The maps I plotted in the previous section were static. This is a limiting factor when exploring a dataset. To really come to grips with the data, it is often useful to make it interactive, which is what we will do using bokeh. We will follow the quickstart guide to Bokeh and try to obtain the same plots as above using this framework.

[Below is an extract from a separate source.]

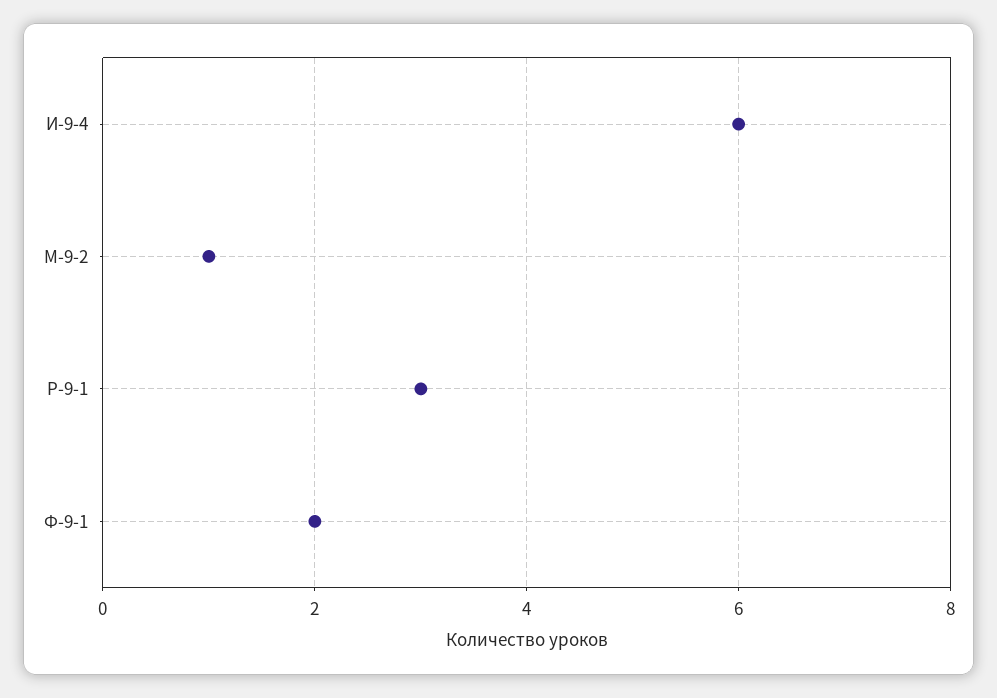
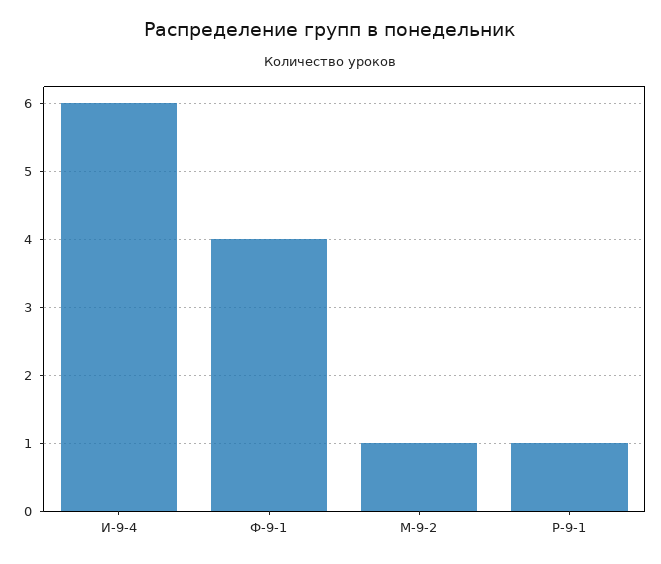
Р-9-1: 3 -> 1
Ф-9-1: 2 -> 4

To get a feeling for how bokeh works, we will first use the high level bokeh.charts interface and then the medium and low-level bokeh.plotting and bokeh.models.

High level version

First, we import the different elements we need for bokeh.

In [17]:
import bokeh.plotting as bp

Let's tell bokeh to show things in the notebook:

In [18]:
bp.output_notebook()
Loading BokehJS ...

Now, let's use the high level function found the charts module:

In [19]:
import bokeh.charts
In [20]:
p = bokeh.charts.Scatter(df, x='longitude', y='latitude', color='postcode',
                        tools="crosshair, hover, wheel_zoom, pan")
bp.show(p)
Out[20]:

<Bokeh Notebook handle for In[20]>

That was easy! The visualization is interesting and we didn't have much to do to obtain it.

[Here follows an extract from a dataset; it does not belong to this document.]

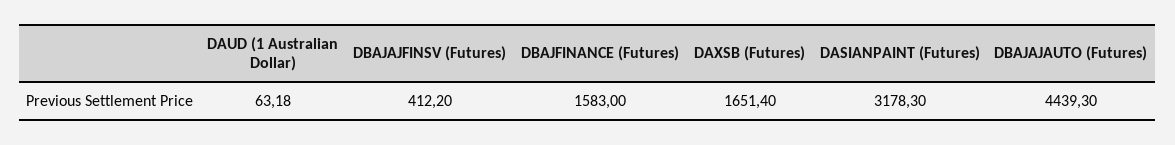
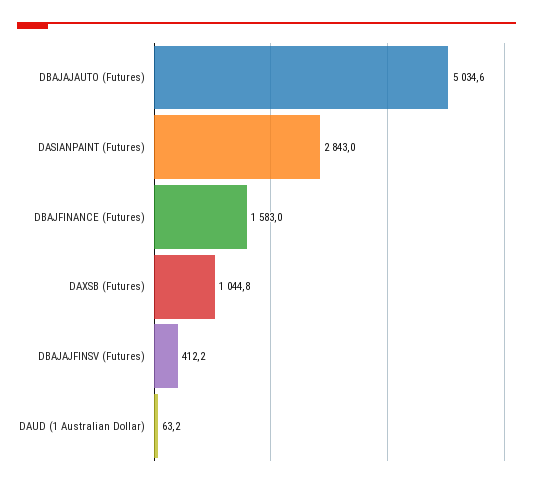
DAXSB (Futures): 1651.4 -> 1044.8
DASIANPAINT (Futures): 3178.3 -> 2843
DBAJAJAUTO (Futures): 4439.3 -> 5034.6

What if we want a hover tool displaying the address over each station? I didn't find any easy way to extend the previous chart, so let's switch to a lower level of plotting and do this in detail.

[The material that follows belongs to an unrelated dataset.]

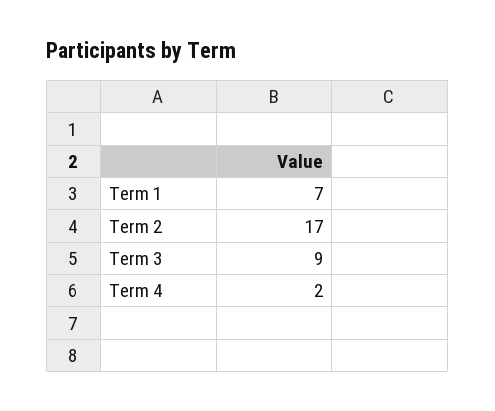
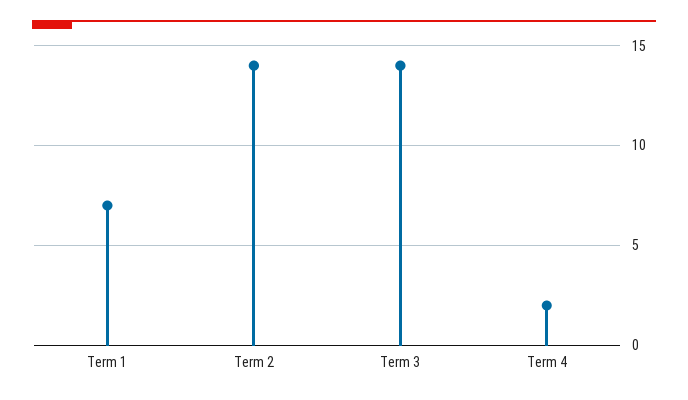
Term 2: 17 -> 14
Term 3: 9 -> 14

Medium and low-level bokeh

We now need to do the following things to make our plot, from the medium or low-level perspective:

  • create a figure
  • add renderers (points in our cases)
  • show the plot

Let's do a simple scatter plot to show how this goes:

In [21]:
p = bp.figure(title="simple scatter plot")
p.scatter(x=df.longitude.values, y=df.latitude.values)
bp.show(p)
Out[21]:

<Bokeh Notebook handle for In[21]>

Now, let's customize this plot a little more:

  • add colors to each dot according to postcode
  • add labels showing the adress of a station using hovering

We will start with the colors. I didn't figure out how to apply this easily with bokeh, so I had to resort to a manual generation of each color code using matplotlib classes, in particular a ScalarMappable.

In [22]:
import matplotlib as mpl

color_index = pd.Series([cmap.index(item) for item in df.postcode.values])
norm = mpl.colors.Normalize()
norm.autoscale(color_index)
sm = mpl.cm.ScalarMappable(norm, 'hot')

We can test the output into rgba space using to_rgba:

In [23]:
sm.to_rgba(0.1, bytes=True)
Out[23]:
(10, 0, 0, 255)

Finally, let's just generate the list of colors we need:

In [24]:
colors = [
    "#%02x%02x%02x" % (int(r), int(g), int(b)) for r, g, b, a in [sm.to_rgba(item, bytes=True) for item in color_index]
]
In [25]:
colors[:10]
Out[25]:
['#ffb700',
 '#830000',
 '#660000',
 '#0a0000',
 '#ffff22',
 '#ff0a00',
 '#ff9d00',
 '#c40000',
 '#9d0000',
 '#730000']

Let's now customize the tooltip shown while hovering. The way to do this is well described in the Bokeh tutorial about interactions:

  • we need to build a datasource containing a description field
  • and a hover tool, based on this description field from the data source
In [26]:
import bokeh.models as bm

source = bm.ColumnDataSource(
        data=dict(
            x=df.longitude.values,
            y=df.latitude.values,
            c=colors,
            desc=df.address.values,
        )
    )

hover = bm.HoverTool(
        tooltips=[
            ("address", "@desc"),
        ]
    )


pan = bm.PanTool()
zoom = bm.WheelZoomTool()

Finally, here's the scatter plot, in low-level plotting language, with hovering tooltips!

In [27]:
p = bp.figure(title="Vélib stations in Paris", 
              tools=[hover, pan, zoom])
p.circle(x='x', y='y', fill_color='c', size=10, source=source)

bp.show(p)
Out[27]:

<Bokeh Notebook handle for In[27]>

I've just found out that it is possible to plot markers on top of a Google Map using bokeh. Let's try and do this:

In [28]:
geo_source = bm.GeoJSONDataSource(
        data=dict(
            x=df.longitude.values,
            y=df.latitude.values,
            c=colors,
            desc=df.address.values,
        )
    )

hover = bm.HoverTool(
        tooltips=[
            ("address", "@desc"),
        ]
    )


pan = bm.PanTool()
zoom = bm.WheelZoomTool()

p = bp.figure(title="Vélib stations in Paris", 
              tools=[hover, pan, zoom])
p.circle(x='x', y='y', fill_color='c', size=10, source=geo_source)

bp.show(p)